After news hit Wednesday that Warren Buffett's Berkshire Hathaway had made a $358 million investment in Israel-based drug company Teva Pharmaceutical Industries, a skepticism lingered even as shares of the heavily shorted stock soared.
What does Berkshire Hathaway see in an out-of-favor drug stock that has languished — Teva shares have declined by roughly half in the past year — that the rest of Wall Street doesn't?
Maybe nothing special. And the size of the bet — at $358 million — is within the discretionary stock selling mandates of Buffett's hedge fund lieutenants, Ted Weschler and Todd Combs. But the bet is consistent with Buffett's long history of value investing, albeit with a twist.
Buffett has been associated with a few drug stocks. He is a longtime holder of Johnson & Johnson, though he has cut that stake significantly in recent years.
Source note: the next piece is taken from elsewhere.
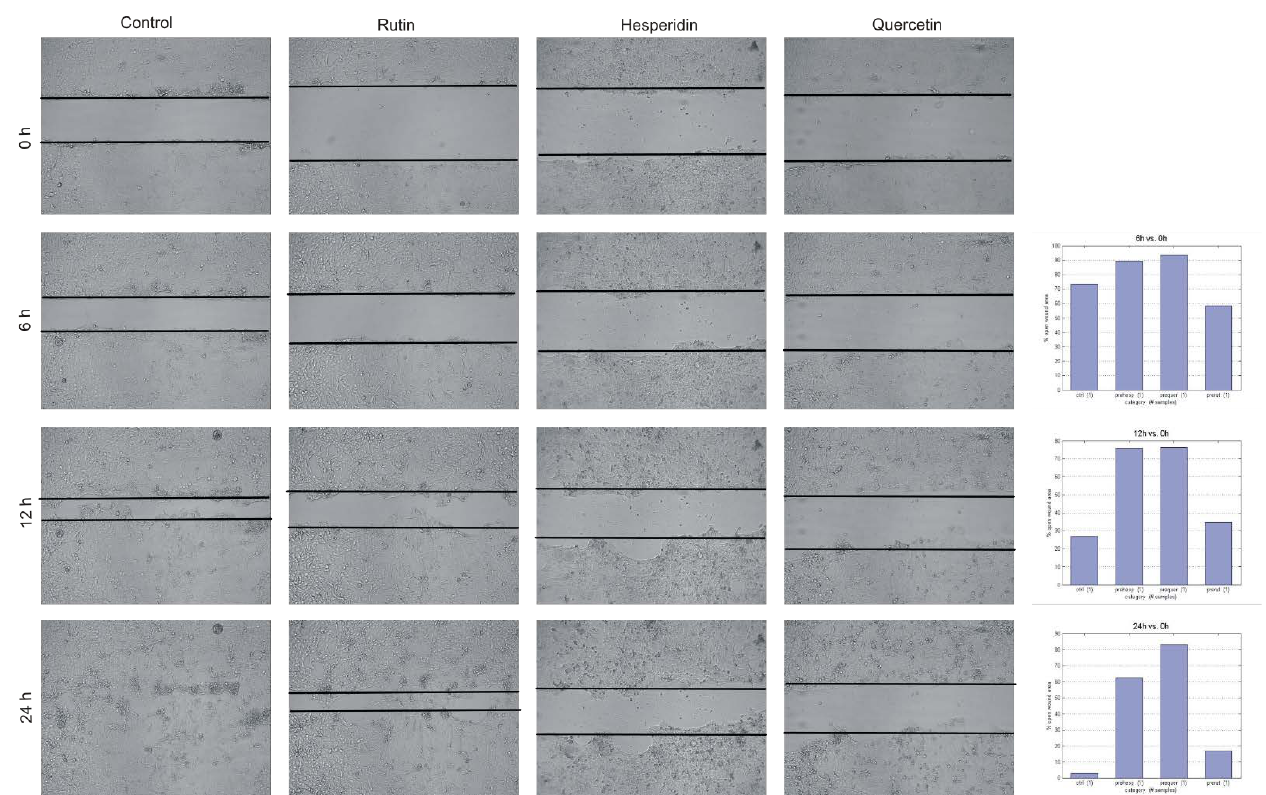
Figure 5. Pre-incubated Detroit 562 cells with flavonoids. Results of wound healing assay revealed arrest assay and pre- incubated Detroit 562 cells were similar compared to a standard experiment. Quercetin and Hesperidin at concentrations of ¼ IC 50 inhibited Detroit SCC 562 cells’ migration as after 24 h the gap/wound was still apparent, compared to control. Hesperidin revealed lesser effect on Detroit 562 cell migration inhibition compared to Que. Que and Hes treatment for 12 h and a dose of ¼ IC 50 demonstrated that the wound area remained almost unchanged over time.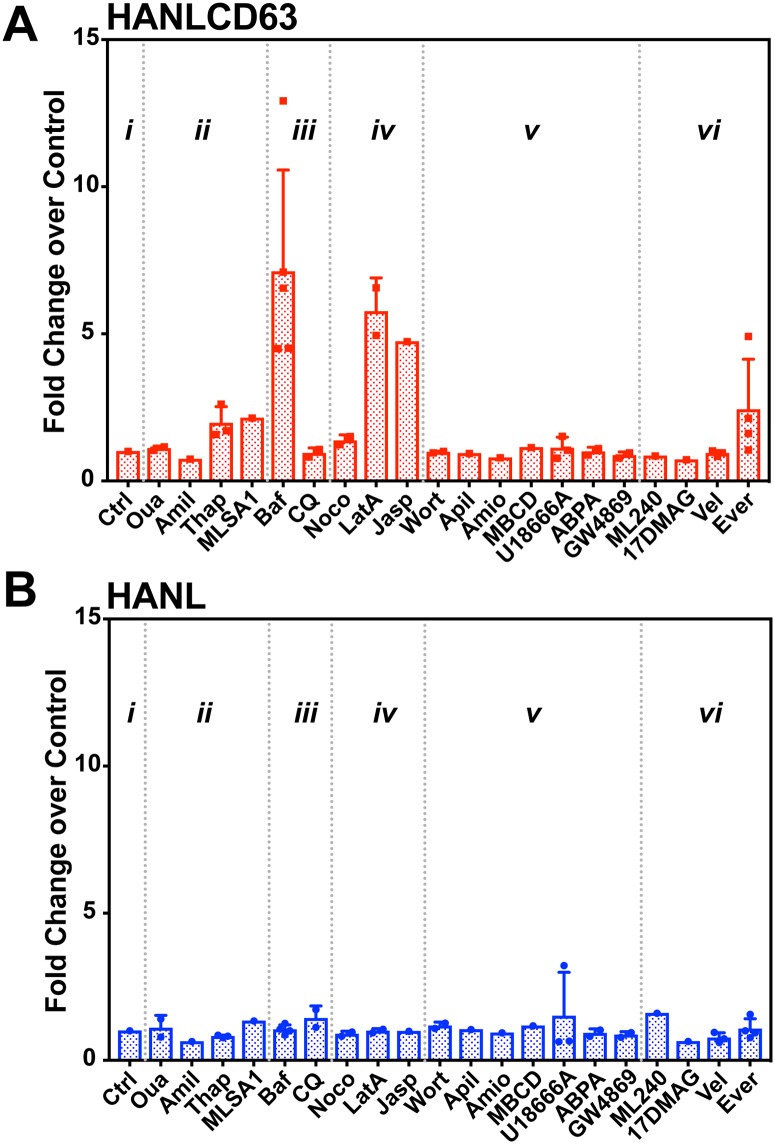
Screen for pathway perturbants.HANLCD63 (A) and HANL (B) expressing TRex293 cells were treated with indicated compounds during a 5h EV collection. Nluc activity in media is shown as fold change over that released by control cells (Ctrl). Compounds were used at the following concentrations: (i) Control—Ctrl (No drugs); (ii) Ion balance perturbants—Oua (175nM Ouabain); Amil (100nM Amiloride); Thap (1μM Thapsigargin); MLSA1 (50μM MLSA1); (iii) Lysosome perturbants—Baf (200nM Bafilomycin); CQ (50μM Chloroquine); (iv) Cytoskeleton perturbants—Noco (1uμg/ml Nocodazole); LatA (2μM LatrunculinA); Jasp (2μM Jasplakinolide); (v) Lipid perturbants—Wort (10μM Wortmannin); Apil (2μM Apilimod); Amio (10μM Amiodarone); MBCD (1mM MβCyclodextrin); U18666A (7μM U18666A); ABPA (2μM 1-aminodecylidene bis-phosphonic acid); GW4869 (17.3μM GW4869); (vi) Other perturbants—ML240 (5μM ML240); 17DMAG (2μM 17-DMAG); Vel (100nM Velcade); Ever (10μM Everolimus). Data were compared in two ways–First, using two-way ANOVA with Tukey’s multiple comparisons test to compare effects of each drug within each sample (HANL or HANLCD63). In HANLCD63 samples bafilomycin was significantly more effective in increasing EV release than control (p = 0.01) and CQ (p = 0.0002). Second, we also compared individual drug effects between HANL and HANLCD63 samples using multiple t-tests. This revealed that bafilomycin and latrunculin A significantly increases EV release in HANLCD63 (p values were 1.77e-8 for Baf and 6.37e-4 for LatA).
He once held GlaxoSmithKline, and that was first purchased before he brought on the hedge fund managers, but was eliminated as a stock holding in 2014. And interestingly, the only ADR that Berkshire currently holds in its stock portfolio is an overseas drug stock, France-based Sanofi. It isn't a big stake — about half the size of the Teva buy, and it also has been reduced over time — but has been in the Berkshire stock portfolio for years.
Since the drug industry has not traditionally been a big focus for Berkshire, it suggests the investment is led by Combs, 47, and 55-year-old Weschler, the younger generation of stock pickers to which the 87-year-old Buffett has been giving more power over Berkshire's giant portfolio of stock bets, said Lawrence Cunningham, author of Berkshire Beyond Buffett: The Enduring Value of Values.